Implicit instantiation (C++ only)
Unless a template specialization has been explicitly instantiated or explicitly specialized, the compiler will generate a specialization for the template only when it needs the definition. This is called implicit instantiation.
The compiler does not need to generate the specialization for nonclass, noninline entities when an explicit instantiation declaration is present.If the compiler must instantiate a class template specialization and the template is declared, you must also define the template.
For example, if you declare a pointer to a class, the
definition of that class is not needed and the class will not be implicitly
instantiated. The following example demonstrates when the compiler
instantiates a template class:
template<class T> class X {
public:
X* p;
void f();
void g();
1};
X<int>* q;
X<int> r;
X<float>* s;
r.f();
s->g();
The compiler requires the instantiation of the following
classes and functions: - X<int> when the object r is declared
- X<int>::f() at the member function call r.f()
- X<float> and X<float>::g() at the class member access function call s->g()
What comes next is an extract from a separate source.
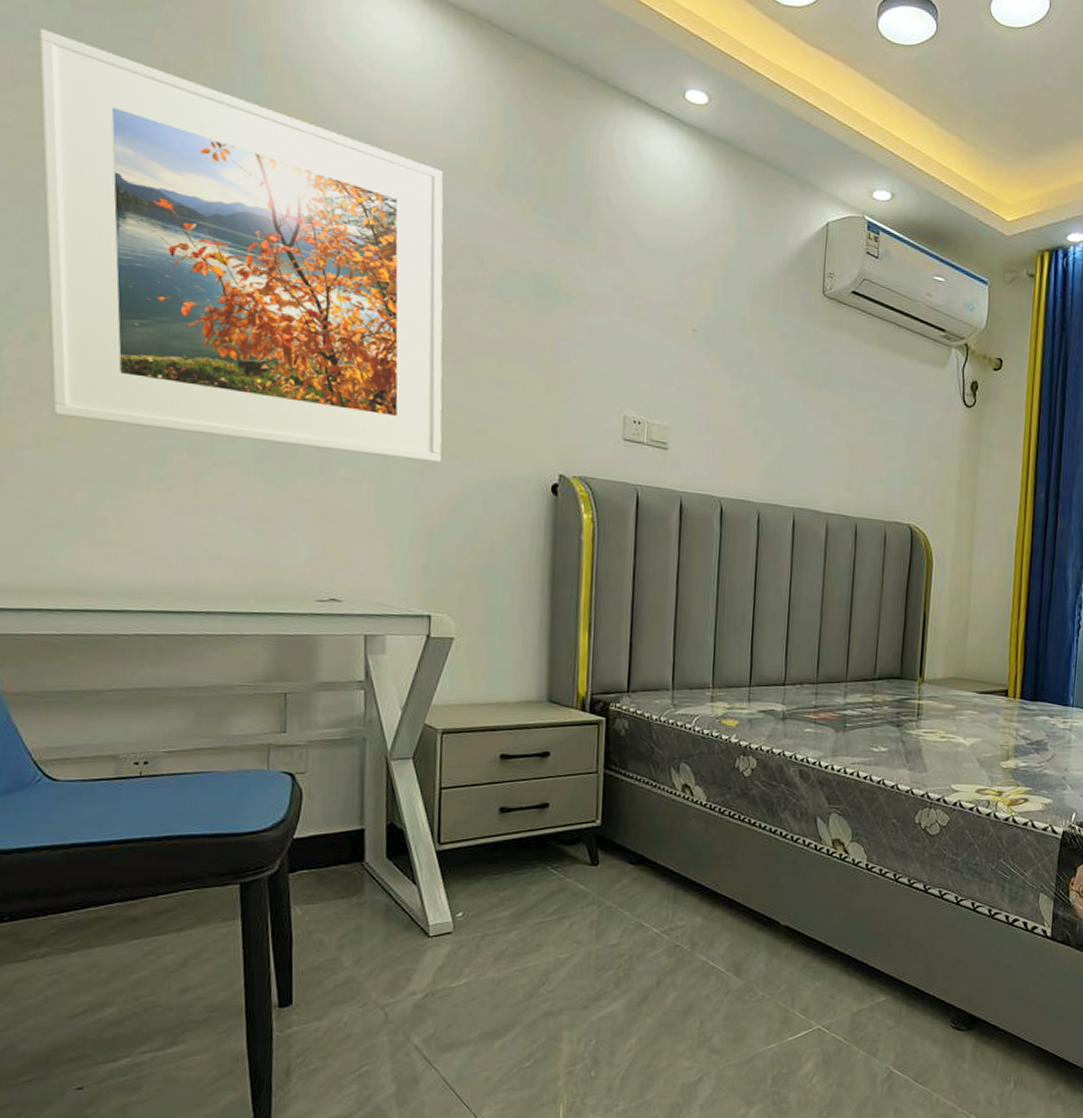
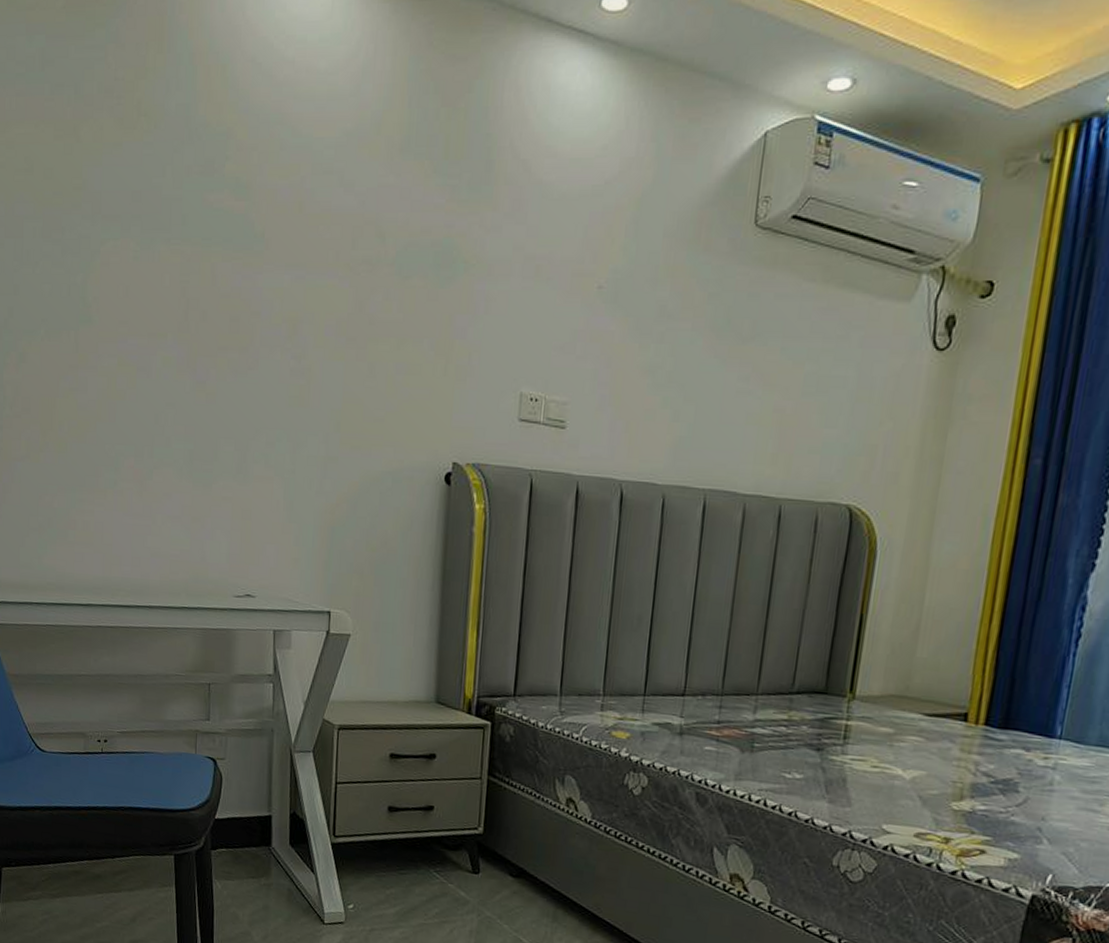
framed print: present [38,28,444,462] -> none [23,66,349,455]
- class X when the pointer p is declared
- X<int> when the pointer q is declared
- X<float> when the pointer s is declared
template<class T> class B { };
template<class T> class D : public B<T> { };
void g(D<double>* p, D<int>* q)
{
B<double>* r = p;
delete q;
}
The assignment B<double>* r = p converts p of
type D<double>* to a type of B<double>*;
the compiler must instantiate D<double>. The
compiler must instantiate D<int> when it tries
to delete q.If the compiler implicitly instantiates a class template
that contains static members, those static members are not implicitly
instantiated. The compiler will instantiate a static member only when
the compiler needs the static member's definition. Every instantiated
class template specialization has its own copy of static members.
The following example demonstrates this:
template<class T> class X {
public:
static T v;
};
template<class T> T X<T>::v = 0;
X<char*> a;
X<float> b;
X<float> c;
Object a has a static
member variable v of type char*.
Object b has a static variable v of
type float. Objects b and c share
the single static data member v.An implicitly instantiated template is in the same namespace where you defined the template.
If a function template or a member function template specialization is involved with overload resolution, the compiler implicitly instantiates a declaration of the specialization.